▶ _Selected text_
North Lancaster is a town in Grant County, Wisconsin, United States. The population was 581 at the 2020 census.

==Geography==
According to the United States Census Bureau, the town has a total area of 36.0 square miles (93.3 km^{2}), of which 36.0 square miles (93.3 km^{2}) is land and 0.03% is water.

==Demographics==
At the 2000 census there were 515 people, 164 households, and 142 families living in the town. The population density was 14.3 people per square mile (5.5/km^{2}). There were 170 housing units at an average density of 4.7 per square mile (1.8/km^{2}). The racial makeup of the town was 99.03% White, 0.39% Asian, and 0.58% from two or more races. Hispanic or Latino of any race were 0.19%.

Of the 164 households 48.8% had children under the age of 18 living with them, 78.0% were married couples living together, 2.4% had a female householder with no husband present, and 13.4% were non-families. 10.4% of households were one person and 4.9% were one person aged 65 or older. The average household size was 3.14 and the average family size was 3.35.

The age distribution was 34.0% under the age of 18, 5.8% from 18 to 24, 28.2% from 25 to 44, 24.1% from 45 to 64, and 8.0% 65 or older. The median age was 37 years. For every 100 females, there were 111.1 males. For every 100 females age 18 and over, there were 108.6 males.

The median household income was $41,528 and the median family income was $43,750. Males had a median income of $27,361 versus $19,688 for females. The per capita income for the town was $17,038. About 7.9% of families and 10.6% of the population were below the poverty line, including 15.2% of those under age 18 and 5.3% of those age 65 or over.

▶ _Apply what you read_
**A.** Say whether each statement below agrees with the North Lancaster passage. Answer yes or no, and quote the words of the passage that decide it.
(i) At the 2000 census, the town had 164 households.
(ii) More than three quarters of households were married couples living together.
(iii) Males had a lower median income than females.
**B.** Copy the North Lancaster passage word for word from "North Lancaster is" to "0.03% is water.".

▶ _Given material_
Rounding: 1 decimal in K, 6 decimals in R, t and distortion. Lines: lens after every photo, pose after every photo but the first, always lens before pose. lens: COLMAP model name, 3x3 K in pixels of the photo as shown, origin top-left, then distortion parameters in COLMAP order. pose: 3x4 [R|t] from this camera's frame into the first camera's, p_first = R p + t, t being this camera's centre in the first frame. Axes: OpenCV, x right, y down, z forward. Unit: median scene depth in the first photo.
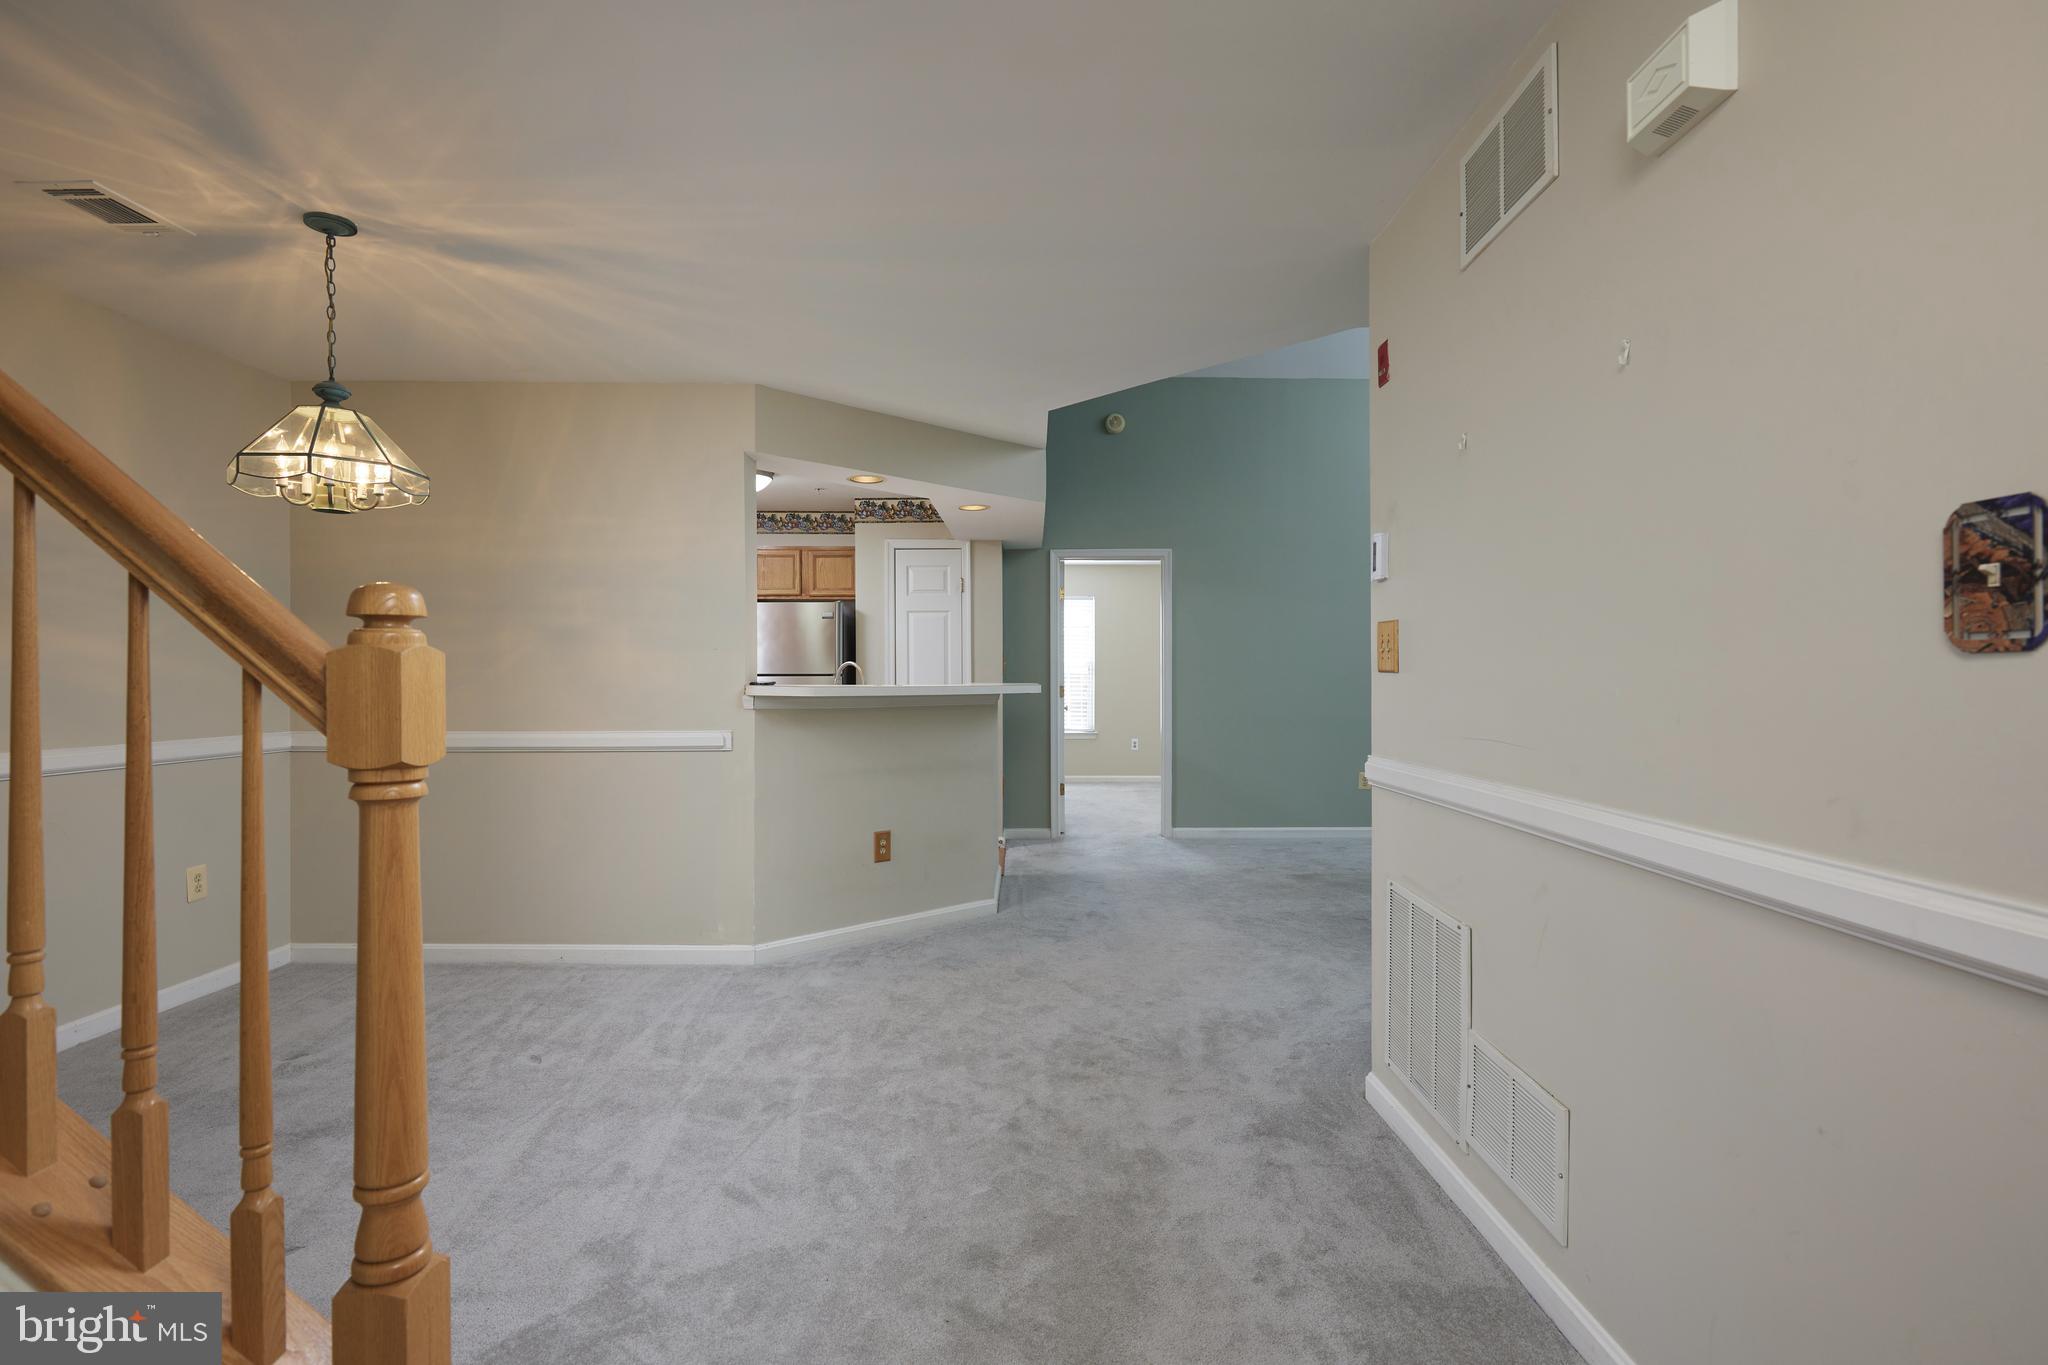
lens RADIAL K [[1016.7, 0, 1030.3], [0, 1016.7, 689.5], [0, 0, 1]] dist [-0.000808, 0.000194]
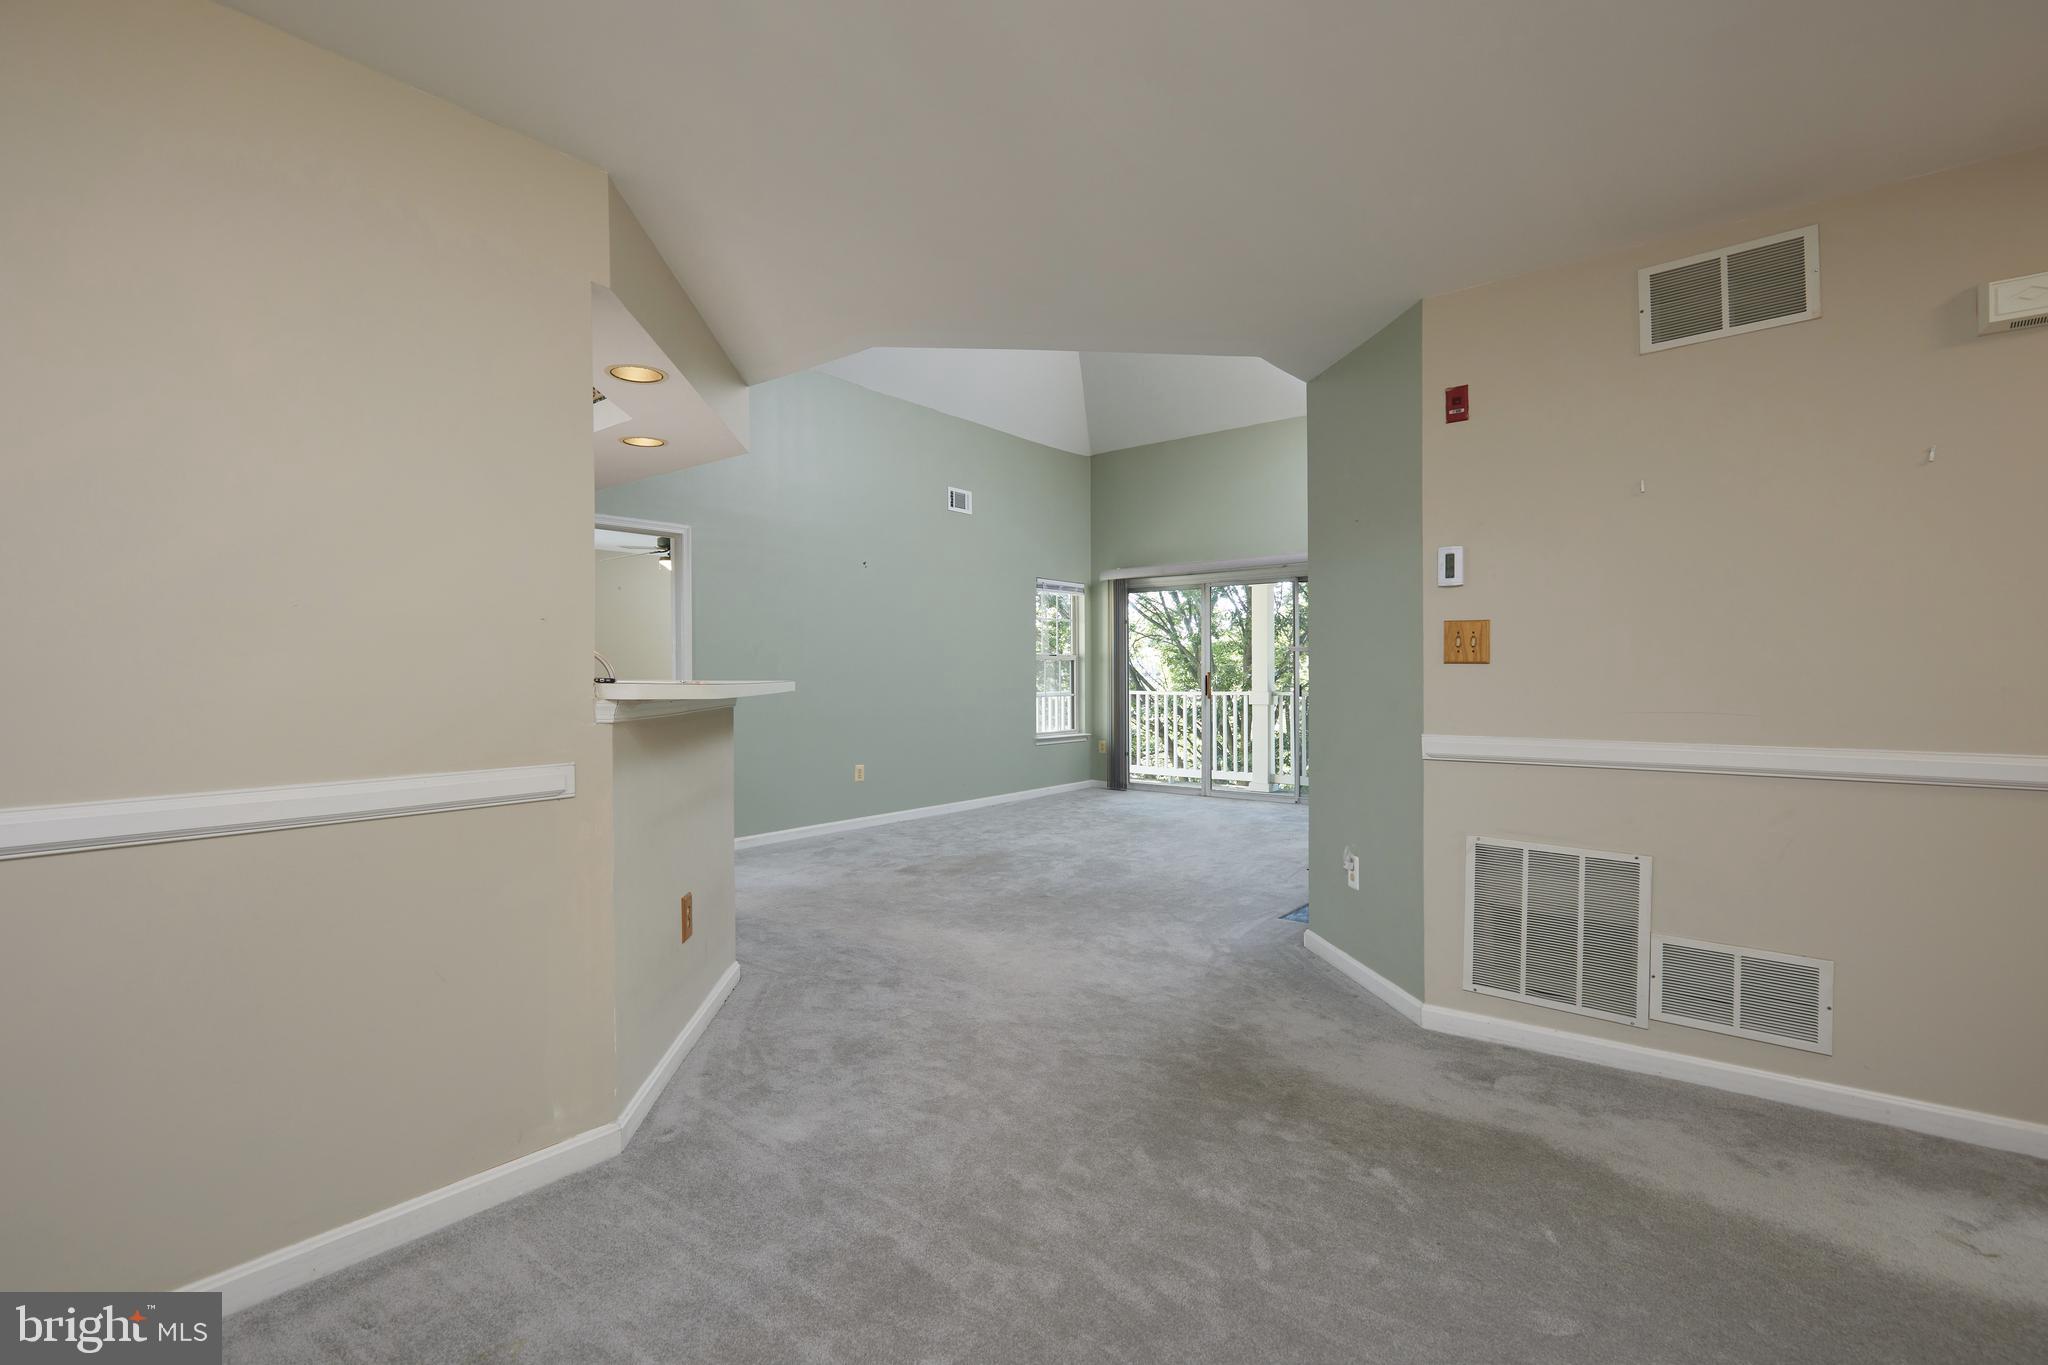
lens RADIAL K [[952.2, 0, 1029.0], [0, 952.2, 683.3], [0, 0, 1]] dist [0.016792, 0.000336]
pose [[0.621434, -0.011519, 0.783382, -0.577871], [0.015061, 0.999883, 0.002755, -0.002488], [-0.783322, 0.010086, 0.621535, 0.475901]]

▶ _Answer set_
**A.**
(i) Yes: "there were 515 people, 164 households, and 142 families living in the town."
(ii) Yes: "78.0% were married couples living together"
(iii) No: "Males had a median income of $27,361 versus $19,688 for females."

**B.**
North Lancaster is a town in Grant County, Wisconsin, United States. The population was 581 at the 2020 census.

==Geography==
According to the United States Census Bureau, the town has a total area of 36.0 square miles (93.3 km^{2}), of which 36.0 square miles (93.3 km^{2}) is land and 0.03% is water.